Please attend the 9 a.m. Dec. 16 City Council meeting. The Planning Commission ordinance revisions expands the definition of a “historical resource” under the CEQA law. Hundreds of homes in Laguna will become subject to time-consuming historical reviews at the owner’s expense.

CEQA grants each city the discretion to enact, or not, an historical preservation ordinance. Of 500 cities in the state, the state Office of Historical Preservation says fewer than 100 have such ordinances. State historian Ron Parsons told me “there is no legal requirement that a city have a registration program or an inventory.”

The proposed revisions build on the flawed 1981 survey.
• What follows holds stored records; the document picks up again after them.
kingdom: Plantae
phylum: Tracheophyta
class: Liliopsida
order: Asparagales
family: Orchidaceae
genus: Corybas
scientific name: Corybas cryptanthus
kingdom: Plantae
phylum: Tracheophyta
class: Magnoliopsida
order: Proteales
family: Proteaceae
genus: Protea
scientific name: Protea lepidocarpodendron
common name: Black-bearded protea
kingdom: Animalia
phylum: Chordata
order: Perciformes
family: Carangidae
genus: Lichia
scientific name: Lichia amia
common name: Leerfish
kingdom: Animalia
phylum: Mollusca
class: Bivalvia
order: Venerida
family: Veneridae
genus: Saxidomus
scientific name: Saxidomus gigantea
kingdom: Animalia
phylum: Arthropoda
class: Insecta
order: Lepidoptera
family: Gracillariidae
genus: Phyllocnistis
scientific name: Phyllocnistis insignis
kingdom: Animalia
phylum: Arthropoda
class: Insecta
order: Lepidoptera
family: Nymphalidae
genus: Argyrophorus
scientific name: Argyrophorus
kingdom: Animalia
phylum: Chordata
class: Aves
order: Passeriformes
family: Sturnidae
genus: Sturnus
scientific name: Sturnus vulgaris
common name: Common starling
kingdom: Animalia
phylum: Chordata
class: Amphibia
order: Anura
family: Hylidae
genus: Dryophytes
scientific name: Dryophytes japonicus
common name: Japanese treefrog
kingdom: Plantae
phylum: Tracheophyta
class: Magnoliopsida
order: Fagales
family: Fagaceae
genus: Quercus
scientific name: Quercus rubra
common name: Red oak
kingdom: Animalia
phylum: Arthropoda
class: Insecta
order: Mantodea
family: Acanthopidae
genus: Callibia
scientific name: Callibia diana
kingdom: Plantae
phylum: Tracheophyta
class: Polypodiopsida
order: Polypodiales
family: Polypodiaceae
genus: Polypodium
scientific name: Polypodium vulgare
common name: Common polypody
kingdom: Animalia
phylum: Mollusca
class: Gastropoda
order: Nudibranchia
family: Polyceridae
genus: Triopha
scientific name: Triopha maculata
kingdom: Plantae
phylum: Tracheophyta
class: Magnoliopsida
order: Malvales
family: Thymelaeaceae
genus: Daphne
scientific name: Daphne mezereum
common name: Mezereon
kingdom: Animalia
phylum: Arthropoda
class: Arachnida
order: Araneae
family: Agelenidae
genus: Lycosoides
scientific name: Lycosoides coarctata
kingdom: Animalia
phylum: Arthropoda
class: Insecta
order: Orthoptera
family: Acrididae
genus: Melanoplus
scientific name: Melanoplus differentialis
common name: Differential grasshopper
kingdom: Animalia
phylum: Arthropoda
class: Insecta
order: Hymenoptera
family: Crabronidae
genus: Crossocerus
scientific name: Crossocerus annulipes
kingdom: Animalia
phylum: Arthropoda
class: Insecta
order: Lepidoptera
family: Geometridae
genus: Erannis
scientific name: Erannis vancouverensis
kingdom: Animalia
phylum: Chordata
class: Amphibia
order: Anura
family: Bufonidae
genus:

Using the drive-by opinion of a paid consultant the list is now about 1,018 and each is “recoded”. This list includes 298 homes now on the old “registry”. This means about 720 homes will be “un-registered,” but designated a historical resources against your will.

It gets worse. All homes over 70 years old will be treated as a historical resource. In time, thousands of homes will become subject to costly historical reviews. All based on an arbitrary consultant’s opinion.

Dozens complained about this at Planning Commission meetings, but some commissioners said, “Sorry, CEQA is making us do this!”

Not true.

The ordinance requires registrants to sign an undefined “agreement.” The actual agreement commits current and future owners to accept control of the property by city. It appears Laguna may be the only city with this onerous agreement. It denies due process, excludes the right to terminate, and forces owners to accept change of law risk. It conflicts violently with the Mills Act contract (to maintain a property’s exterior in lieu of reduced property taxes.)

The City Council should reject the revised ordinance, suspend it, and instruct the staff to create one that respects homeowner rights and immunizes owners from unwanted CEQA controls. All registrations should be strictly voluntary. There is no need for expensive inventories or surveys. Mills Act contracts should be the only incentive. Stop the practice of forcing a homeowner on a perpetual registry before they can apply for the Mills Act. Other cities don’t have this disincentive.

Design Review has done a good job of protecting each of us from a neighbor who wants to “mansionize,” block iconic views, or disrupt the historical pattern of development. Other than a voluntary registration Mills Act program, we don’t need this complicated, unfair, over reaching “revised” ordinance.